(Saved entries)
------

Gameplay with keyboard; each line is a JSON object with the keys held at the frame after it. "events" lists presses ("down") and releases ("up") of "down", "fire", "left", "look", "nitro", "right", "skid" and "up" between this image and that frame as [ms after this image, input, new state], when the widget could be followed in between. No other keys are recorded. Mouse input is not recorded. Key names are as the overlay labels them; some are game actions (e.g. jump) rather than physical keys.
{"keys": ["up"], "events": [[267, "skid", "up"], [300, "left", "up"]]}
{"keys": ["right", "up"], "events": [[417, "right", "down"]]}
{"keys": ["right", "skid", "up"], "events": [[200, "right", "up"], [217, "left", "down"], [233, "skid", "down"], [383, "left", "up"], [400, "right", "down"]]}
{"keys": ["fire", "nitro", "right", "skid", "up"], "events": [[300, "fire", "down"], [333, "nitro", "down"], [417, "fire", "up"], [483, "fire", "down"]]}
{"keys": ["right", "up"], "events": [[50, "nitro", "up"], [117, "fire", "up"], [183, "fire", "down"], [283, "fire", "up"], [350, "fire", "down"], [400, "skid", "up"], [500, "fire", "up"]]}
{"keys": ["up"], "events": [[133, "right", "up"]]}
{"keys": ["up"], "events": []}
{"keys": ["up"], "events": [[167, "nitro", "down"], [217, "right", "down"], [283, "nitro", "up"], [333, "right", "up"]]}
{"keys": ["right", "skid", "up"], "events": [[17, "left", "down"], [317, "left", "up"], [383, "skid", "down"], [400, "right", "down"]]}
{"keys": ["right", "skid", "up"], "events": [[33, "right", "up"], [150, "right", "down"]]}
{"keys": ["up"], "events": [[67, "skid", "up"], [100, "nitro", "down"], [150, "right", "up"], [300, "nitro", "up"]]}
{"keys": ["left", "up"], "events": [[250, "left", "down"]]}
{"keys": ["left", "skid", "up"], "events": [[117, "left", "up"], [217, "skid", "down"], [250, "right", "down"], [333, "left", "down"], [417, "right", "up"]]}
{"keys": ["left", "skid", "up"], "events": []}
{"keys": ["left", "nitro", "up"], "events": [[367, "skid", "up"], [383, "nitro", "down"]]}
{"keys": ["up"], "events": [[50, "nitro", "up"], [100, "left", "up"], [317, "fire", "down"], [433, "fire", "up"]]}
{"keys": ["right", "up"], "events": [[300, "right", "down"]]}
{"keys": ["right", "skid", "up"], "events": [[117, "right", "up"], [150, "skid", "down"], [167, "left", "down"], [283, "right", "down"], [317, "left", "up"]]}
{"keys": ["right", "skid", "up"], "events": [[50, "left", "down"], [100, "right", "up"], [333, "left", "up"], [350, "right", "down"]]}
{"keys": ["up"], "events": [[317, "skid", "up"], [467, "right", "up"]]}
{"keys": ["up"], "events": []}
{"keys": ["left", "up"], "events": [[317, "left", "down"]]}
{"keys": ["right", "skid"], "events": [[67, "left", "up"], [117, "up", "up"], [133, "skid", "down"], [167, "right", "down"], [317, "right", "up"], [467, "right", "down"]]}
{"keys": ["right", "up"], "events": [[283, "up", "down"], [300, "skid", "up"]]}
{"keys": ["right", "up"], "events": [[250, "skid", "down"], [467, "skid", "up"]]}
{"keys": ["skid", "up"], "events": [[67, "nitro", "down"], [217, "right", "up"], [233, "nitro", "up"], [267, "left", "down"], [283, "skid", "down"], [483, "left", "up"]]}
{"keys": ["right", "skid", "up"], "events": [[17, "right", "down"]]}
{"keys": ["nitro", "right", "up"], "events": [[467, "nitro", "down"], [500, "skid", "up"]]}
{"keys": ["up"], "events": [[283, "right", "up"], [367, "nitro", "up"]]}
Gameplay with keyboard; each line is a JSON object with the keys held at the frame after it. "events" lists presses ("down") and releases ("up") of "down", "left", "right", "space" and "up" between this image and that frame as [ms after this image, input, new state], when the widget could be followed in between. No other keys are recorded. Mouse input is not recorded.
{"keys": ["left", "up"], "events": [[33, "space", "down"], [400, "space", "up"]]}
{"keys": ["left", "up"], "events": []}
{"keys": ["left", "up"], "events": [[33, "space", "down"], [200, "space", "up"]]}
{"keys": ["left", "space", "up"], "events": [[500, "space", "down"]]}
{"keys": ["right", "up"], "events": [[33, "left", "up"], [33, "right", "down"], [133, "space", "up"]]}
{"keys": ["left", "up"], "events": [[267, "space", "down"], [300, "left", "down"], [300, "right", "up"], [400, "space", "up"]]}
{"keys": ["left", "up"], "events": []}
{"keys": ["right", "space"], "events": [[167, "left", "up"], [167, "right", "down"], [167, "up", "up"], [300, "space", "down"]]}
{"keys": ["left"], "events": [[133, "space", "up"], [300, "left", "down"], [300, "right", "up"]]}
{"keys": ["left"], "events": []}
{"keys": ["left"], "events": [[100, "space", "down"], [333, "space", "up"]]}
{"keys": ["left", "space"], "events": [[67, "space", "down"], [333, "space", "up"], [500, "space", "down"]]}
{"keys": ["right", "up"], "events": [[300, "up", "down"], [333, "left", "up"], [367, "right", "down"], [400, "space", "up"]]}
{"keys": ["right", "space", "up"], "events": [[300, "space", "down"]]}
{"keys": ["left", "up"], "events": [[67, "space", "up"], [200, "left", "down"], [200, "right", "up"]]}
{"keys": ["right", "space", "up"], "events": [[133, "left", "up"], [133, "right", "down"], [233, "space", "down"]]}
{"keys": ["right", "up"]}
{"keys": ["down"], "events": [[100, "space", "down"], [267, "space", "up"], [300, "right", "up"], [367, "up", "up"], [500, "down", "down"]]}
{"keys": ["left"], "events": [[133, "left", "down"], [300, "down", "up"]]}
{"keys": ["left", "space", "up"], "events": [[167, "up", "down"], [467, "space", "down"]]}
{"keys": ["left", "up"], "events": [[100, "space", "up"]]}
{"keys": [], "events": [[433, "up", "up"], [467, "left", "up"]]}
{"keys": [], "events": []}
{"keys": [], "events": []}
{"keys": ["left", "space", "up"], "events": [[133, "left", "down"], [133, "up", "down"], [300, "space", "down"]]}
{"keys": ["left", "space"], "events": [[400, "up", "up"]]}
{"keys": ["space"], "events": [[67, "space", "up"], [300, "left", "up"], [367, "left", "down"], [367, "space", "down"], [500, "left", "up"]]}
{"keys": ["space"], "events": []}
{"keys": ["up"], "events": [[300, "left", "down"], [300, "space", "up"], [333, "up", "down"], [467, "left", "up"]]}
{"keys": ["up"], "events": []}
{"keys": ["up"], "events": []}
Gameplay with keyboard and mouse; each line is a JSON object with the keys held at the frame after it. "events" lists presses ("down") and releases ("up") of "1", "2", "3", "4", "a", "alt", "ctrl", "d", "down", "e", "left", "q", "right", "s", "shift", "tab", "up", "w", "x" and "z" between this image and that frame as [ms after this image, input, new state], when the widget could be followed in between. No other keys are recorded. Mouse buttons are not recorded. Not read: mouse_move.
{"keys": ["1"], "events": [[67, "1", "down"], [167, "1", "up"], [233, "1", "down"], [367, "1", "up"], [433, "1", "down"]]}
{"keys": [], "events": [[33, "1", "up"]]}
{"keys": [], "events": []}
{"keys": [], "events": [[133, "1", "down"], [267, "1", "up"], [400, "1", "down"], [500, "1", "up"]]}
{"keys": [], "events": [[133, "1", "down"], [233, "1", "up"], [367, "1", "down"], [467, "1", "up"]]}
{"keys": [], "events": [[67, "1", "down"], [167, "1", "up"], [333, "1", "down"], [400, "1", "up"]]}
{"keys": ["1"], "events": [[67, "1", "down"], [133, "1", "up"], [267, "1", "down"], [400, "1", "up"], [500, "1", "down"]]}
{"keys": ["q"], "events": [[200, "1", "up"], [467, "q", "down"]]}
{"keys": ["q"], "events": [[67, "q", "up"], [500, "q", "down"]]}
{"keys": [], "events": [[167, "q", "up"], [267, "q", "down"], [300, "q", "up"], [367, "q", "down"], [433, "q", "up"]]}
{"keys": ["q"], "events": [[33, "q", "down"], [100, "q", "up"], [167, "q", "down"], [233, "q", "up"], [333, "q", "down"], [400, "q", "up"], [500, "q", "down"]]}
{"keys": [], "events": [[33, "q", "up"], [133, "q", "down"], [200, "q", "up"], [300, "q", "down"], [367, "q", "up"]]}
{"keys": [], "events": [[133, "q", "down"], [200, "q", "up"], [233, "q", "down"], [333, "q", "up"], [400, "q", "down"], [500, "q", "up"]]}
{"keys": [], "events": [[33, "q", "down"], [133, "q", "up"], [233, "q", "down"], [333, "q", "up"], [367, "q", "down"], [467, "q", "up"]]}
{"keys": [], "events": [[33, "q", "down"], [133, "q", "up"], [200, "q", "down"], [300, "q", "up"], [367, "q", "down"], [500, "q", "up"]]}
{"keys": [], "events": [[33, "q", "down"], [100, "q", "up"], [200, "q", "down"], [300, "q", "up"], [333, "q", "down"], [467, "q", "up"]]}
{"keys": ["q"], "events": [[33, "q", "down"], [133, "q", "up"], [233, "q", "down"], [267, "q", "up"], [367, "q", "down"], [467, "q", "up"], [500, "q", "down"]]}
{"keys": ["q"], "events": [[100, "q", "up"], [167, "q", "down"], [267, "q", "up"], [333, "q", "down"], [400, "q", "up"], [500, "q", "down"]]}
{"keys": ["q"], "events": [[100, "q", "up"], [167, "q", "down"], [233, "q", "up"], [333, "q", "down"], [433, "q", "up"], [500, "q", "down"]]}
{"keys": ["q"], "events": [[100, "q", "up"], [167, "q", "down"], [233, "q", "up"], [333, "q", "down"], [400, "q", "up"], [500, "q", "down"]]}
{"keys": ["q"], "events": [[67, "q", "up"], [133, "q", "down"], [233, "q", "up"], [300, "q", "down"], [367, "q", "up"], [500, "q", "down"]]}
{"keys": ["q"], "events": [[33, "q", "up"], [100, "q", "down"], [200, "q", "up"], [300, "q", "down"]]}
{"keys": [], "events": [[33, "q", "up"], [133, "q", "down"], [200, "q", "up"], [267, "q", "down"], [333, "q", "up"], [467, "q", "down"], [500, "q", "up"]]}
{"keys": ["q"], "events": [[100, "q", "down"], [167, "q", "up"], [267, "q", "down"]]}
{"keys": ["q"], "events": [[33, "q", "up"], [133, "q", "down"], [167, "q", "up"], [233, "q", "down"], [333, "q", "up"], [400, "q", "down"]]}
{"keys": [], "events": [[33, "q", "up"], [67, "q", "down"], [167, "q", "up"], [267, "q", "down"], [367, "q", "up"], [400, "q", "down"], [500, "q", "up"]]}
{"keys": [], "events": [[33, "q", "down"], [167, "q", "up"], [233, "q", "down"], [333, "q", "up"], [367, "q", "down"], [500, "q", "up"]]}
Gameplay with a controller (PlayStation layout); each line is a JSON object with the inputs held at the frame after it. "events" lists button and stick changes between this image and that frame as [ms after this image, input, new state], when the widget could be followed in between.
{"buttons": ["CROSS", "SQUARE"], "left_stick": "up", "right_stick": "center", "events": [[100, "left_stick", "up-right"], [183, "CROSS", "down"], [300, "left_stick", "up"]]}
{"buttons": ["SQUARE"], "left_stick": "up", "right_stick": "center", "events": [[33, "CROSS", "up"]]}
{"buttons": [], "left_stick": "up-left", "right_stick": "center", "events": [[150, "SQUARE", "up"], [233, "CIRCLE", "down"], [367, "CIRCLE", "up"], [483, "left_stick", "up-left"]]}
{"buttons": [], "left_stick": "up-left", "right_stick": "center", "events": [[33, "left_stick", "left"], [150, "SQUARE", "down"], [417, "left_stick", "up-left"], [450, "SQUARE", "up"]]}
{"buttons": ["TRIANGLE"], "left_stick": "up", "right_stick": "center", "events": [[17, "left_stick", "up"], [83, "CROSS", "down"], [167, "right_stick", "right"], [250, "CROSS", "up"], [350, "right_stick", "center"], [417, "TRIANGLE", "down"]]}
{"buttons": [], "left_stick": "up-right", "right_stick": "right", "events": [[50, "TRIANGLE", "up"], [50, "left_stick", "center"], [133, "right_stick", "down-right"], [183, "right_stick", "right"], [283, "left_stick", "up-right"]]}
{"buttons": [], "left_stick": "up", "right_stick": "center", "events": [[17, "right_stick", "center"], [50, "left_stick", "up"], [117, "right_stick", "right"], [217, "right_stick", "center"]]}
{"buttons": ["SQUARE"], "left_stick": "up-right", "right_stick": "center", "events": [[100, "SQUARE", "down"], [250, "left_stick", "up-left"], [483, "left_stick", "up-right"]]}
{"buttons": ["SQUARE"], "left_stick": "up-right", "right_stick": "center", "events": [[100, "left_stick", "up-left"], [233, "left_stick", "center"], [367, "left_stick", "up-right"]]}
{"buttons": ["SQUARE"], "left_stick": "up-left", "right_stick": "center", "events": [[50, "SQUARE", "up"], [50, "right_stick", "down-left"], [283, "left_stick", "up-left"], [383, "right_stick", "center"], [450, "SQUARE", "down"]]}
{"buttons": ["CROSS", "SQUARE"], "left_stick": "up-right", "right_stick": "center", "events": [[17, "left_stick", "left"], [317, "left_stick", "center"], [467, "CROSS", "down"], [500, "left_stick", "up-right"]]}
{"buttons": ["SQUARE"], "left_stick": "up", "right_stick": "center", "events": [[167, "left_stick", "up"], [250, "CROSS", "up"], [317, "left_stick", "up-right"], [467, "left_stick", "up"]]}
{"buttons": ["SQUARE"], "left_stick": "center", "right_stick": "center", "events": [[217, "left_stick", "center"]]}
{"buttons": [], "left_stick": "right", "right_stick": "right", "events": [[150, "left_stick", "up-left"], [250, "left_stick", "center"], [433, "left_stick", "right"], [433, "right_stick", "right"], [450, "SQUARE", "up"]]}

------

Using the records above, select and copy every line that has the word "TRIANGLE".

{"buttons": ["TRIANGLE"], "left_stick": "up", "right_stick": "center", "events": [[17, "left_stick", "up"], [83, "CROSS", "down"], [167, "right_stick", "right"], [250, "CROSS", "up"], [350, "right_stick", "center"], [417, "TRIANGLE", "down"]]}
{"buttons": [], "left_stick": "up-right", "right_stick": "right", "events": [[50, "TRIANGLE", "up"], [50, "left_stick", "center"], [133, "right_stick", "down-right"], [183, "right_stick", "right"], [283, "left_stick", "up-right"]]}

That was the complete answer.